▸ WHAT IS BEING ASKED
The output should consist solely of the lines running from the one that contains "nose: (709, 313)" through the end of the records below, copied exactly.

▸ THE DATA
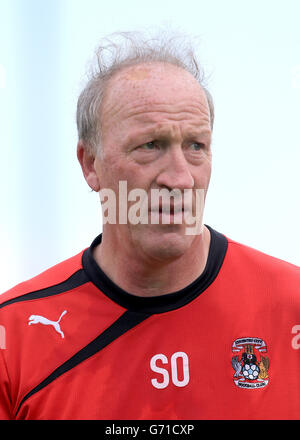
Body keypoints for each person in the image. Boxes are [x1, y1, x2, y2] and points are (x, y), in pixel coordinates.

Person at [0, 31, 299, 420]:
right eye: (150, 145)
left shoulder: (291, 307)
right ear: (91, 164)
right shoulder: (14, 337)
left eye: (196, 146)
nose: (179, 178)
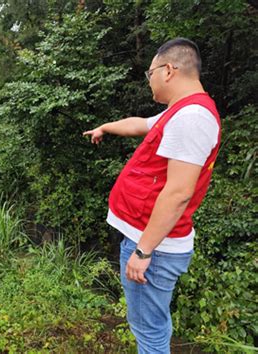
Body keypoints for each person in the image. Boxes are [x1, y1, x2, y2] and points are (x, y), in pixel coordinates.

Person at [83, 38, 221, 353]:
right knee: (151, 325)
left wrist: (143, 252)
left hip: (154, 247)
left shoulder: (192, 118)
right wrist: (105, 127)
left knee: (149, 333)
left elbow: (178, 193)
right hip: (150, 241)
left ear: (169, 70)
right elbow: (140, 125)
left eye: (150, 73)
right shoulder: (181, 112)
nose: (150, 81)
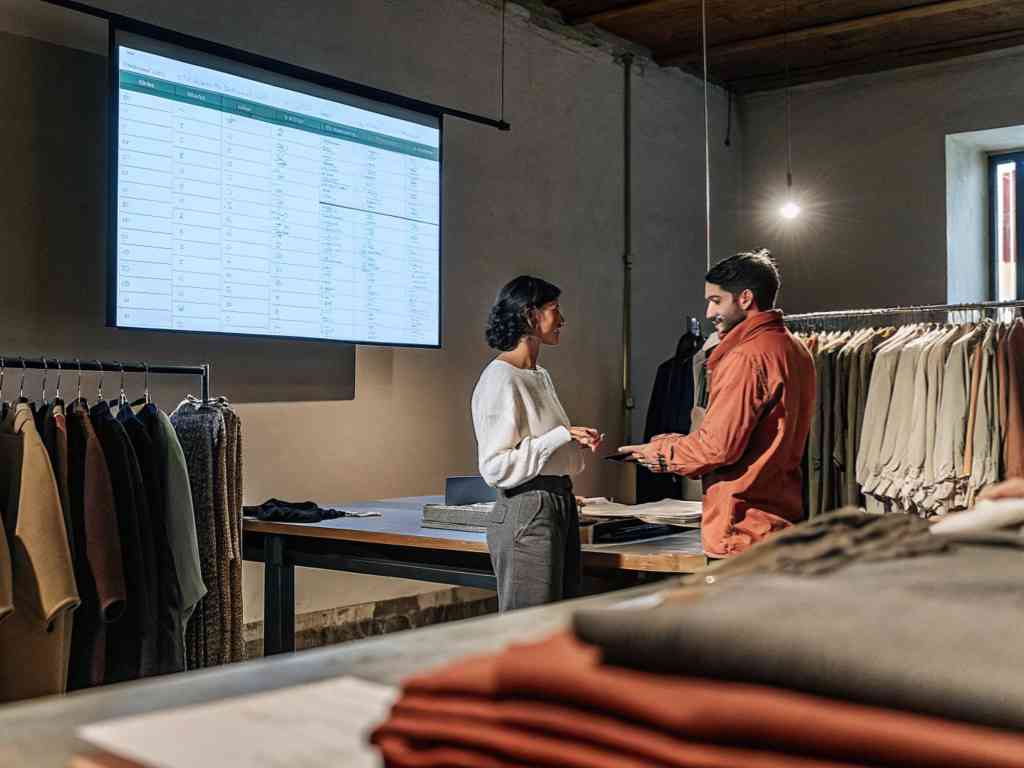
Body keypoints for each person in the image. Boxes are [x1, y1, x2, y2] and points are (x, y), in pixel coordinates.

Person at [620, 250, 816, 558]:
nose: (709, 313)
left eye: (716, 300)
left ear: (745, 298)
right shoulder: (793, 348)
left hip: (743, 532)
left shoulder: (747, 357)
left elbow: (718, 448)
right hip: (778, 523)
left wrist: (656, 452)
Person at [472, 276, 602, 611]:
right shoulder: (501, 378)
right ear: (530, 315)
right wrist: (561, 436)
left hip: (558, 500)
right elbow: (495, 467)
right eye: (554, 310)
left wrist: (570, 447)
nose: (562, 320)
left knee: (557, 625)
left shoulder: (539, 374)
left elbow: (540, 445)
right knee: (527, 630)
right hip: (528, 509)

▸ RESPONSE TO THIS TASK
nose: (709, 313)
left eye: (716, 300)
left ear: (745, 298)
right shoulder: (793, 348)
left hip: (743, 532)
left shoulder: (747, 357)
left elbow: (718, 448)
right hip: (778, 523)
left wrist: (656, 452)
Person at [472, 276, 602, 611]:
right shoulder: (501, 378)
right ear: (530, 315)
right wrist: (561, 436)
left hip: (558, 500)
right elbow: (495, 467)
right eye: (554, 310)
left wrist: (570, 447)
nose: (562, 320)
left knee: (557, 625)
left shoulder: (539, 374)
left elbow: (540, 445)
right knee: (527, 630)
right hip: (528, 509)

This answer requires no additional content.